> [About this task]: Copy the text of every item below word for word, leaving out the pictures.

===== Study material

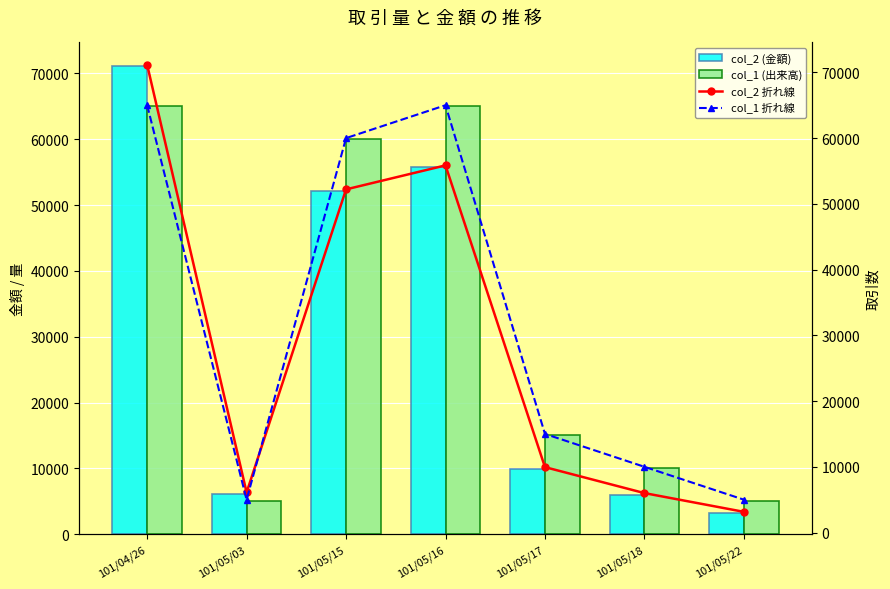

What is the spread (max minus min) of values at 101/05/17?

5050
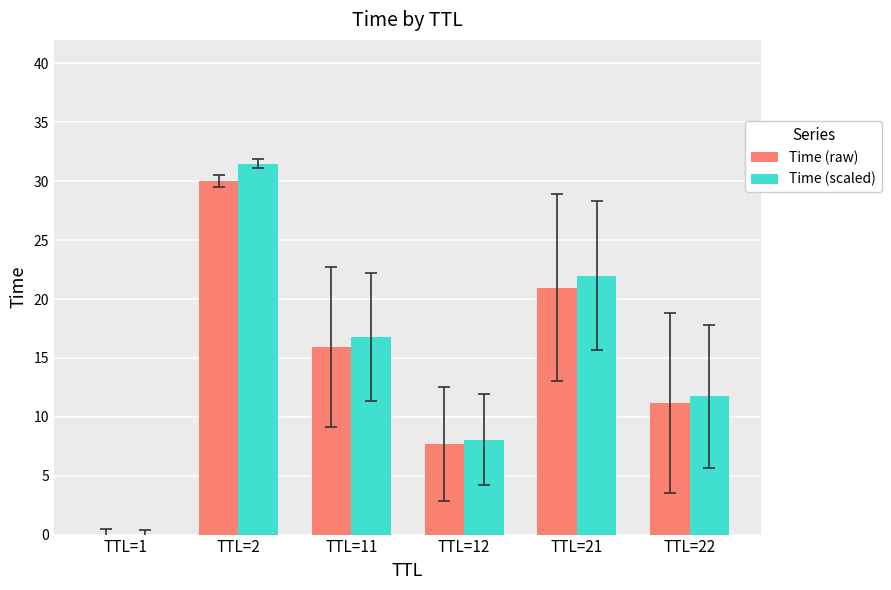

Which category has the highest value across all series?

TTL=2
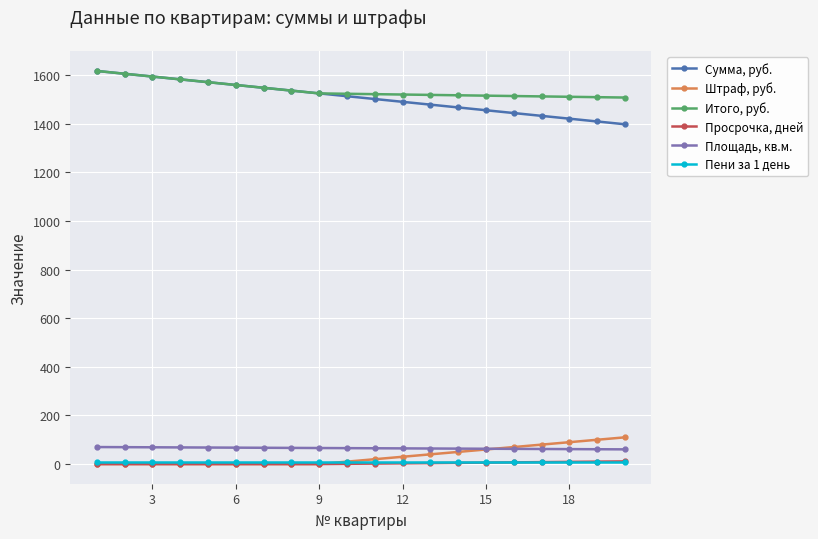

What is the highest value of the Штраф, руб. series?

110.0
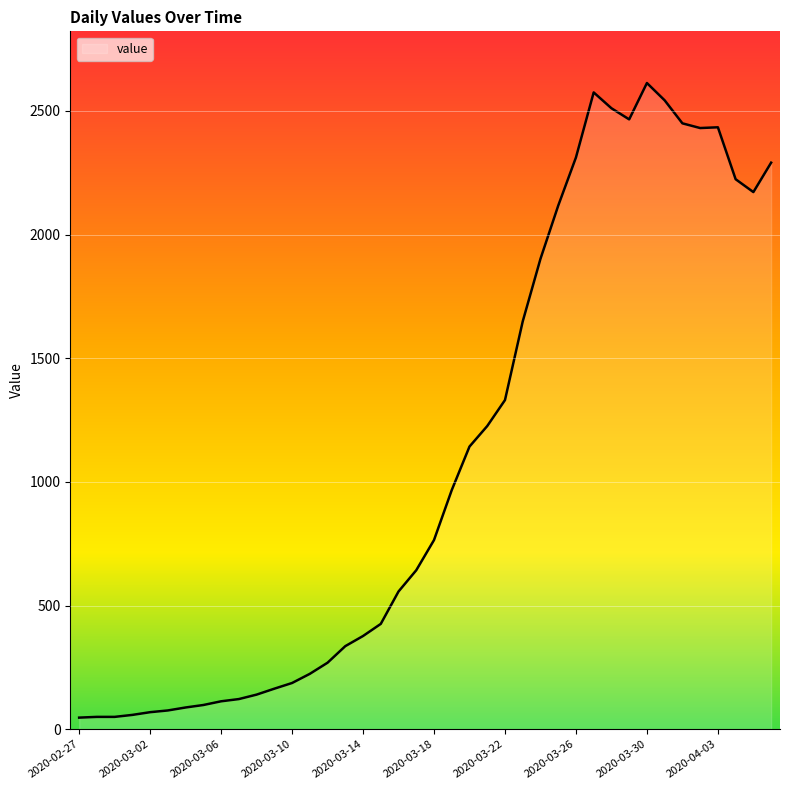

What is the greatest value displayed?

2613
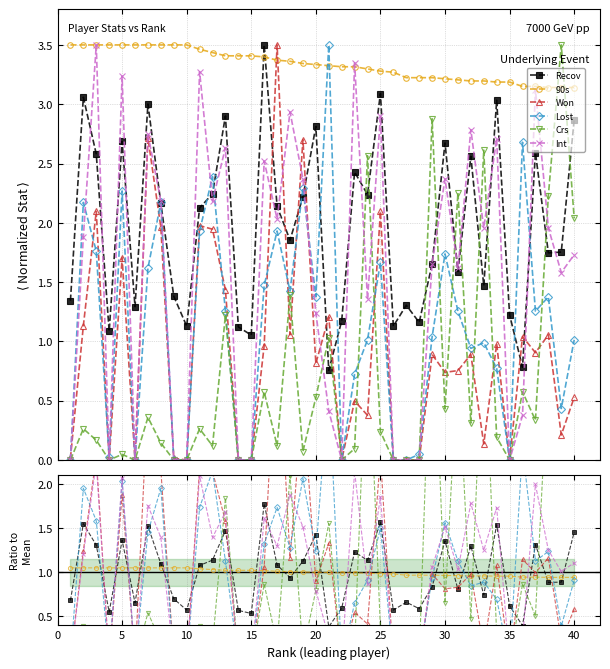

How many values in the Lost series are below 1?

20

==========

> [Exercise output]:
What is the spread (max minus min) of values at 101/05/17?

5050

Which category has the highest value across all series?

TTL=2

What is the highest value of the Штраф, руб. series?

110.0

What is the greatest value displayed?

2613

How many values in the Lost series are below 1?

20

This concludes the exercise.